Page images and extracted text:
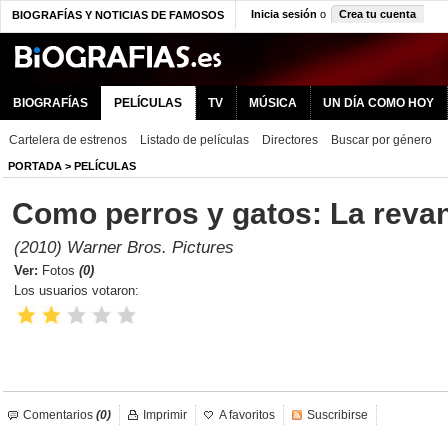
Inicia sesión
o
Crea tu cuenta
BIOGRAFÍAS Y NOTICIAS DE FAMOSOS
BIOGRAFÍAS
PELÍCULAS
TV
MÚSICA
UN DÍA COMO HOY
Cartelera de estrenos
Listado de películas
Directores
Buscar por género
PORTADA
>
PELÍCULAS
Como perros y gatos: La revan
(2010) Warner Bros. Pictures
Ver:
Fotos
(0)
Los usuarios votaron:
Comentarios
(0)
Imprimir
A favoritos
Suscribirse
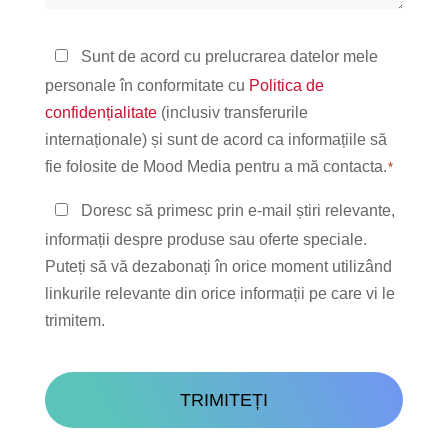
ajuta?
Politica
Sunt de acord cu prelucrarea datelor mele
de
personale în conformitate cu
Politica de
confidențialitate
confidențialitate
(inclusiv transferurile
*
internaționale) și sunt de acord ca informațiile să
fie folosite de Mood Media pentru a mă contacta.
*
Păstrați
Doresc să primesc prin e-mail știri relevante,
legătura
informații despre produse sau oferte speciale.
Puteți să vă dezabonați în orice moment utilizând
linkurile relevante din orice informații pe care vi le
trimitem.
CAPTCHA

> Exercise instructions
Each record needs to be reproduced exactly, and no image should be carried over.

> Answer to the problem
Inicia sesión
o
Crea tu cuenta
BIOGRAFÍAS Y NOTICIAS DE FAMOSOS
BIOGRAFÍAS
PELÍCULAS
TV
MÚSICA
UN DÍA COMO HOY
Cartelera de estrenos
Listado de películas
Directores
Buscar por género
PORTADA
>
PELÍCULAS
Como perros y gatos: La revan
(2010) Warner Bros. Pictures
Ver:
Fotos
(0)
Los usuarios votaron:
Comentarios
(0)
Imprimir
A favoritos
Suscribirse
ajuta?
Politica
Sunt de acord cu prelucrarea datelor mele
de
personale în conformitate cu
Politica de
confidențialitate
confidențialitate
(inclusiv transferurile
*
internaționale) și sunt de acord ca informațiile să
fie folosite de Mood Media pentru a mă contacta.
*
Păstrați
Doresc să primesc prin e-mail știri relevante,
legătura
informații despre produse sau oferte speciale.
Puteți să vă dezabonați în orice moment utilizând
linkurile relevante din orice informații pe care vi le
trimitem.
CAPTCHA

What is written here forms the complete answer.